* [Exercise objective]
Verbatim output, no pictures: the lines from the beginning of the material through the line with "Informasjon om JSON", both ends kept.

(Dataset records begins)

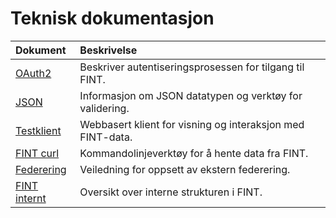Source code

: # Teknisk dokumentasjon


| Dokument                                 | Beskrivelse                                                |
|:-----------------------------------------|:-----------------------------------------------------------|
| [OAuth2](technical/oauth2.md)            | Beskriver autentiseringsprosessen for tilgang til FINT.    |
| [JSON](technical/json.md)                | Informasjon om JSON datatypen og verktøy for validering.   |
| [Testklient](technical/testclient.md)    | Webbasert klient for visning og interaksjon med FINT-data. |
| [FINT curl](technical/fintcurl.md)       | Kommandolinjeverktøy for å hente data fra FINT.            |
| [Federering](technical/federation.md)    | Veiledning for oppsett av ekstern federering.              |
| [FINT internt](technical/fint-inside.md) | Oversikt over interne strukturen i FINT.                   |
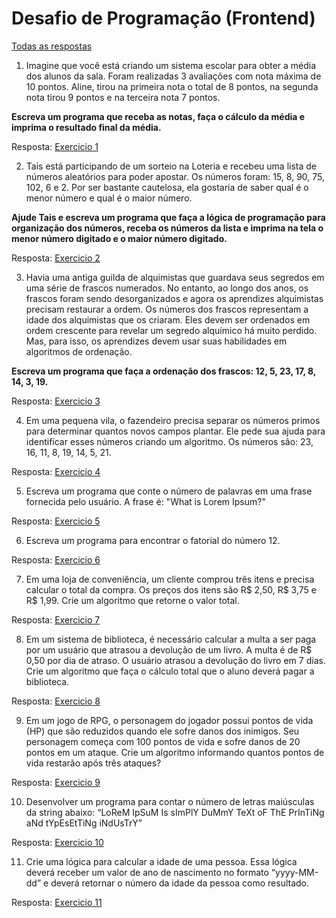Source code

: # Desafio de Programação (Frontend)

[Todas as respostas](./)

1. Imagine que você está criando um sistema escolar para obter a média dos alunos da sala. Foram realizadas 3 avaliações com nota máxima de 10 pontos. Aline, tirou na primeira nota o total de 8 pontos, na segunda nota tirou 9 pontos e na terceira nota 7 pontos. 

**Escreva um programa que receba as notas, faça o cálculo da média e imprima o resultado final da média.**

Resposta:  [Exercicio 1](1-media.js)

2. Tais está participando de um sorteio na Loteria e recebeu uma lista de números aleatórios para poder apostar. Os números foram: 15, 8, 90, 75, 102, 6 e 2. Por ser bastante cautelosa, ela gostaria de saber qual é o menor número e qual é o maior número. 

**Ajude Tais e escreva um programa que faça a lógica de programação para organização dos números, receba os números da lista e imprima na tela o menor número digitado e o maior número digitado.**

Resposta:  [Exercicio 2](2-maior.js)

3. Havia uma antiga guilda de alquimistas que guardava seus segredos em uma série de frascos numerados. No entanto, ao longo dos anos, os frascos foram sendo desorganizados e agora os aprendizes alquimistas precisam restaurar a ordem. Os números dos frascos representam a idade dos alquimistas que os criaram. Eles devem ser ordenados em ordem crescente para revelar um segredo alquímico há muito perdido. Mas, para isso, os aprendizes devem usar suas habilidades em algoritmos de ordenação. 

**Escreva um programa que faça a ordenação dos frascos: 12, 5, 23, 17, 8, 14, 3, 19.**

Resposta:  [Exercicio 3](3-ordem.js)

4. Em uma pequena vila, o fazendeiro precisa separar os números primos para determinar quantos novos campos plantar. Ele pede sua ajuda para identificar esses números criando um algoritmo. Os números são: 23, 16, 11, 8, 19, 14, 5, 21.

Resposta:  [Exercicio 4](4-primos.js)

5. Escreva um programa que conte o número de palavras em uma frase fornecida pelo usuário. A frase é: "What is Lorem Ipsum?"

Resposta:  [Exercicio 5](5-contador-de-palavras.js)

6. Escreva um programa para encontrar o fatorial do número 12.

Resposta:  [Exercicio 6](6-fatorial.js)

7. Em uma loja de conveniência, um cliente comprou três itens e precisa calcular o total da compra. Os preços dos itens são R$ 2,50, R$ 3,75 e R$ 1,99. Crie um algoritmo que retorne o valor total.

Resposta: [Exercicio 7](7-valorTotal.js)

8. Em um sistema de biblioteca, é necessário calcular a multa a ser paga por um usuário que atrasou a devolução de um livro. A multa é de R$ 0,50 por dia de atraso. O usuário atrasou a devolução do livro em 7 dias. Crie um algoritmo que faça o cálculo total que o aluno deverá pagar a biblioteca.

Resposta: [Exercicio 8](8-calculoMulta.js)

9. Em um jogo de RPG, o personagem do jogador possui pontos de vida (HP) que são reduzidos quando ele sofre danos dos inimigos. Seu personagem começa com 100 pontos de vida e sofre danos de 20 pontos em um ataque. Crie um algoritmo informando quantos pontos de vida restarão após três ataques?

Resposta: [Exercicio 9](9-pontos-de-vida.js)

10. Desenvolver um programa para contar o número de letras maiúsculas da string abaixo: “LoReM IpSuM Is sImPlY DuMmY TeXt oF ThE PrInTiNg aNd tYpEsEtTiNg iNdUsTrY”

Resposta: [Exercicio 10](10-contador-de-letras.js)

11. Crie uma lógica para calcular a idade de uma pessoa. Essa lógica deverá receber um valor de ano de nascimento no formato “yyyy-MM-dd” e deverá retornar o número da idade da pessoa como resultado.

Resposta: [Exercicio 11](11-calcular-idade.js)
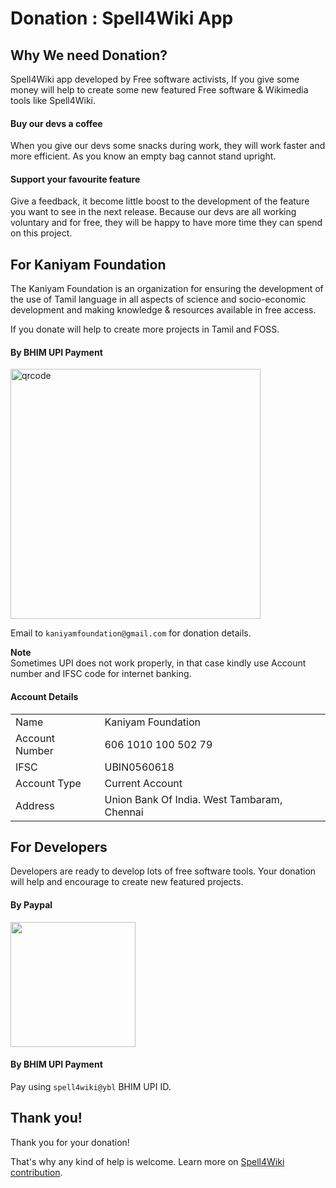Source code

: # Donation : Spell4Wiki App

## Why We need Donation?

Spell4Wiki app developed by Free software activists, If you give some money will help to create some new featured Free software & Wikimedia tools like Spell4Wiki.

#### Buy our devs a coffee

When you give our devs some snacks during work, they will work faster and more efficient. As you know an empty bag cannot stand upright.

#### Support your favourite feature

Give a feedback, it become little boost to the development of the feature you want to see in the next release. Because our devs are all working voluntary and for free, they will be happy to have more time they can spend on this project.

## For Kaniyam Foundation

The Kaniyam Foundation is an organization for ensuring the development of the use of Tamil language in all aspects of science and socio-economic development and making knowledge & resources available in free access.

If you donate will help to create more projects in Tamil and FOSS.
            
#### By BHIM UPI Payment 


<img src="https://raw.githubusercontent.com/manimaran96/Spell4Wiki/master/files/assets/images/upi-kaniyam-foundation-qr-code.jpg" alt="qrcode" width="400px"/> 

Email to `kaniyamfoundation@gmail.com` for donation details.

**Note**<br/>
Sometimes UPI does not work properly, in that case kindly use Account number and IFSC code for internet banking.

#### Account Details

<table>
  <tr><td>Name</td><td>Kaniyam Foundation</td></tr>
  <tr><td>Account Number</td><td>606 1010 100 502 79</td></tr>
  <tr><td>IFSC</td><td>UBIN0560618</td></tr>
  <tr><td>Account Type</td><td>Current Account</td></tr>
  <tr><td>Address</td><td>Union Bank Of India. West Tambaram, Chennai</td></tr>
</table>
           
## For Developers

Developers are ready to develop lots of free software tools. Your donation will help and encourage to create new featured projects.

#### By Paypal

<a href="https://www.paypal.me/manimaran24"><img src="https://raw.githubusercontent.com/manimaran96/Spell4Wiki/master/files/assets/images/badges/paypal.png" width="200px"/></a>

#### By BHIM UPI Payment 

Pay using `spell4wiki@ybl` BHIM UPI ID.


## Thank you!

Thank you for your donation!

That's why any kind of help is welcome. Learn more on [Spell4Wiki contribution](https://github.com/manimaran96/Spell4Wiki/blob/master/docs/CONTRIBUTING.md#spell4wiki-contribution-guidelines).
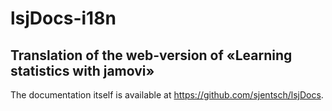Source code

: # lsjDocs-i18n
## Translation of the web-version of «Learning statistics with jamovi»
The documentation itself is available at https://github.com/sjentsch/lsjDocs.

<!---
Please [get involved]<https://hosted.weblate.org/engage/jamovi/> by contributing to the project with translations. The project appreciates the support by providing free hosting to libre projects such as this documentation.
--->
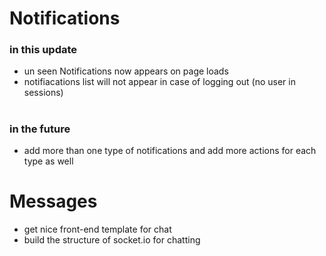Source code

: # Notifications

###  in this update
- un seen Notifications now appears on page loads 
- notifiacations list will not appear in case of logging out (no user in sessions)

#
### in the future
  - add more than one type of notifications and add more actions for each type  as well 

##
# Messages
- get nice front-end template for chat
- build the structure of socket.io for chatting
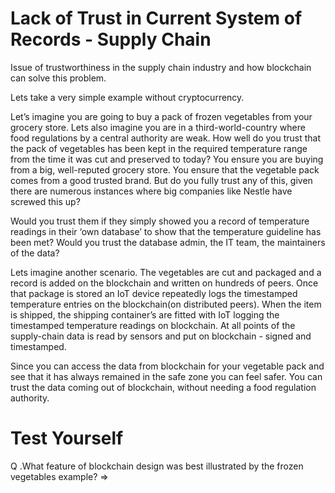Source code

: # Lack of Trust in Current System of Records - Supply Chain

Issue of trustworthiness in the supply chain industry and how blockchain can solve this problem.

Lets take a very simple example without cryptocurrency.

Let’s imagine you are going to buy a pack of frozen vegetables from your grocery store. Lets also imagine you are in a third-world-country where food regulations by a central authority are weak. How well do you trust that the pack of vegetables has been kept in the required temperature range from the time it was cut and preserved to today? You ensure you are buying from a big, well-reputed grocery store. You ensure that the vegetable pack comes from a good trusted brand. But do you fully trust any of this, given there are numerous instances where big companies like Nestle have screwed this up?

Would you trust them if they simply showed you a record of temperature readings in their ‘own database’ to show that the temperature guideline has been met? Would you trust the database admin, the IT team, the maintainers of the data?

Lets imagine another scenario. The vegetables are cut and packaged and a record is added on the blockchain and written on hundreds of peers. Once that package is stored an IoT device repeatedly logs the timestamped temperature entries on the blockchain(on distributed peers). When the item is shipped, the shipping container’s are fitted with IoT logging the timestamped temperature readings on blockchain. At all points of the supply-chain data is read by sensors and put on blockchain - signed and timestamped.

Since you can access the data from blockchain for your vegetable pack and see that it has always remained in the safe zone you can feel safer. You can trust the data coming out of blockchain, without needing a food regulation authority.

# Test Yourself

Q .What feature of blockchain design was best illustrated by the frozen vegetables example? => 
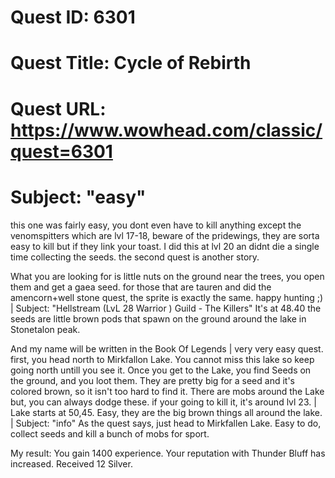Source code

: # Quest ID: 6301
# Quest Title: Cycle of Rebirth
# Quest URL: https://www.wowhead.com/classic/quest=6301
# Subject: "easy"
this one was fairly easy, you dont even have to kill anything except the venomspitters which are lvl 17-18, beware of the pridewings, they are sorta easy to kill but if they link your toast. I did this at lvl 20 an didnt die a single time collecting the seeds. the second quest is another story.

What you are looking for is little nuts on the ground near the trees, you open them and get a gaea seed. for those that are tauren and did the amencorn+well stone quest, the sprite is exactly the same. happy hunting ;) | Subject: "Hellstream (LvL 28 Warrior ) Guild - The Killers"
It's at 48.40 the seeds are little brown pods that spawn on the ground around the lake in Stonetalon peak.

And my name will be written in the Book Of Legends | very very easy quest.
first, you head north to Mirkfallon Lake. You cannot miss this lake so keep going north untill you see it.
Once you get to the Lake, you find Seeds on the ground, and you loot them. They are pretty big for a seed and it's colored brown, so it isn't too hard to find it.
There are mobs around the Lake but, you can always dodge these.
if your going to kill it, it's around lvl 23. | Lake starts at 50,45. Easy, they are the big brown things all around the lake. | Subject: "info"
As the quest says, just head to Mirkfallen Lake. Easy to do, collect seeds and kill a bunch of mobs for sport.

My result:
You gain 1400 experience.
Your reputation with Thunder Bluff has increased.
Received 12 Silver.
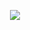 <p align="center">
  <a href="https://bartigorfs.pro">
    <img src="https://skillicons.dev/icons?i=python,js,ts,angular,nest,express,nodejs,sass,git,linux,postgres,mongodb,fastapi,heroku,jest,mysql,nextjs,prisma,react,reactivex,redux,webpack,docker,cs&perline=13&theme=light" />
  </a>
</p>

(Dataset records ends)

* [Answer section]
Source code

: # Teknisk dokumentasjon


| Dokument                                 | Beskrivelse                                                |
|:-----------------------------------------|:-----------------------------------------------------------|
| [OAuth2](technical/oauth2.md)            | Beskriver autentiseringsprosessen for tilgang til FINT.    |
| [JSON](technical/json.md)                | Informasjon om JSON datatypen og verktøy for validering.   |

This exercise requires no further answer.